### WHAT TO DO
Convert every line of the data below into a two-column Markdown table headed Row and Data line, numbering the rows in sequence and omitting any blank lines.
+++ DATA PROVIDED +++
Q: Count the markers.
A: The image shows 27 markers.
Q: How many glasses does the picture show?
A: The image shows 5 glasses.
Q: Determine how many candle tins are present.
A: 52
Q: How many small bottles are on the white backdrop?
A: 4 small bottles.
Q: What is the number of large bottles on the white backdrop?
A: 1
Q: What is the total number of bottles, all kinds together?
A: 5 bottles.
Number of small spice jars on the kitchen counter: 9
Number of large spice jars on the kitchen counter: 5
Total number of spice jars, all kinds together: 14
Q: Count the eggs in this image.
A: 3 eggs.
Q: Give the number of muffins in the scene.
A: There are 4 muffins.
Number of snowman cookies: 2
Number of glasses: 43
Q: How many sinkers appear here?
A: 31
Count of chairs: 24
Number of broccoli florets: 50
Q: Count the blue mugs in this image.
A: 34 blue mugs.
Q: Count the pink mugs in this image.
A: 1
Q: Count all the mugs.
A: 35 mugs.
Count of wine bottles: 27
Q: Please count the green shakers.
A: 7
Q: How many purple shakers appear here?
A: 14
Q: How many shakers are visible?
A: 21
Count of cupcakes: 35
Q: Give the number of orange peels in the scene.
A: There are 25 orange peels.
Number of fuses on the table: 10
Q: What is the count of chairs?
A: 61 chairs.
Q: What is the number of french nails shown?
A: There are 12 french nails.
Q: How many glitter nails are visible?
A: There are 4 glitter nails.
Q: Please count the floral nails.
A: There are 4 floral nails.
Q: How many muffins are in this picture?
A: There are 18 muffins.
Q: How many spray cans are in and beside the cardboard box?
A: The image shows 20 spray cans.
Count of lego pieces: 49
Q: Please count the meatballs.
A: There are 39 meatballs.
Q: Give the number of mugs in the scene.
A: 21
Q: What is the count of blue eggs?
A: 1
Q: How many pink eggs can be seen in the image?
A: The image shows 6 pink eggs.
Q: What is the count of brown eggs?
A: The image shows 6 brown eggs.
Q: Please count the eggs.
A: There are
+++
### PROBLEM SOLUTION
| Row | Data line |
|---|---|
| 1 | Q: Count the markers. |
| 2 | A: The image shows 27 markers. |
| 3 | Q: How many glasses does the picture show? |
| 4 | A: The image shows 5 glasses. |
| 5 | Q: Determine how many candle tins are present. |
| 6 | A: 52 |
| 7 | Q: How many small bottles are on the white backdrop? |
| 8 | A: 4 small bottles. |
| 9 | Q: What is the number of large bottles on the white backdrop? |
| 10 | A: 1 |
| 11 | Q: What is the total number of bottles, all kinds together? |
| 12 | A: 5 bottles. |
| 13 | Number of small spice jars on the kitchen counter: 9 |
| 14 | Number of large spice jars on the kitchen counter: 5 |
| 15 | Total number of spice jars, all kinds together: 14 |
| 16 | Q: Count the eggs in this image. |
| 17 | A: 3 eggs. |
| 18 | Q: Give the number of muffins in the scene. |
| 19 | A: There are 4 muffins. |
| 20 | Number of snowman cookies: 2 |
| 21 | Number of glasses: 43 |
| 22 | Q: How many sinkers appear here? |
| 23 | A: 31 |
| 24 | Count of chairs: 24 |
| 25 | Number of broccoli florets: 50 |
| 26 | Q: Count the blue mugs in this image. |
| 27 | A: 34 blue mugs. |
| 28 | Q: Count the pink mugs in this image. |
| 29 | A: 1 |
| 30 | Q: Count all the mugs. |
| 31 | A: 35 mugs. |
| 32 | Count of wine bottles: 27 |
| 33 | Q: Please count the green shakers. |
| 34 | A: 7 |
| 35 | Q: How many purple shakers appear here? |
| 36 | A: 14 |
| 37 | Q: How many shakers are visible? |
| 38 | A: 21 |
| 39 | Count of cupcakes: 35 |
| 40 | Q: Give the number of orange peels in the scene. |
| 41 | A: There are 25 orange peels. |
| 42 | Number of fuses on the table: 10 |
| 43 | Q: What is the count of chairs? |
| 44 | A: 61 chairs. |
| 45 | Q: What is the number of french nails shown? |
| 46 | A: There are 12 french nails. |
| 47 | Q: How many glitter nails are visible? |
| 48 | A: There are 4 glitter nails. |
| 49 | Q: Please count the floral nails. |
| 50 | A: There are 4 floral nails. |
| 51 | Q: How many muffins are in this picture? |
| 52 | A: There are 18 muffins. |
| 53 | Q: How many spray cans are in and beside the cardboard box? |
| 54 | A: The image shows 20 spray cans. |
| 55 | Count of lego pieces: 49 |
| 56 | Q: Please count the meatballs. |
| 57 | A: There are 39 meatballs. |
| 58 | Q: Give the number of mugs in the scene. |
| 59 | A: 21 |
| 60 | Q: What is the count of blue eggs? |
| 61 | A: 1 |
| 62 | Q: How many pink eggs can be seen in the image? |
| 63 | A: The image shows 6 pink eggs. |
| 64 | Q: What is the count of brown eggs? |
| 65 | A: The image shows 6 brown eggs. |
| 66 | Q: Please count the eggs. |
| 67 | A: There are |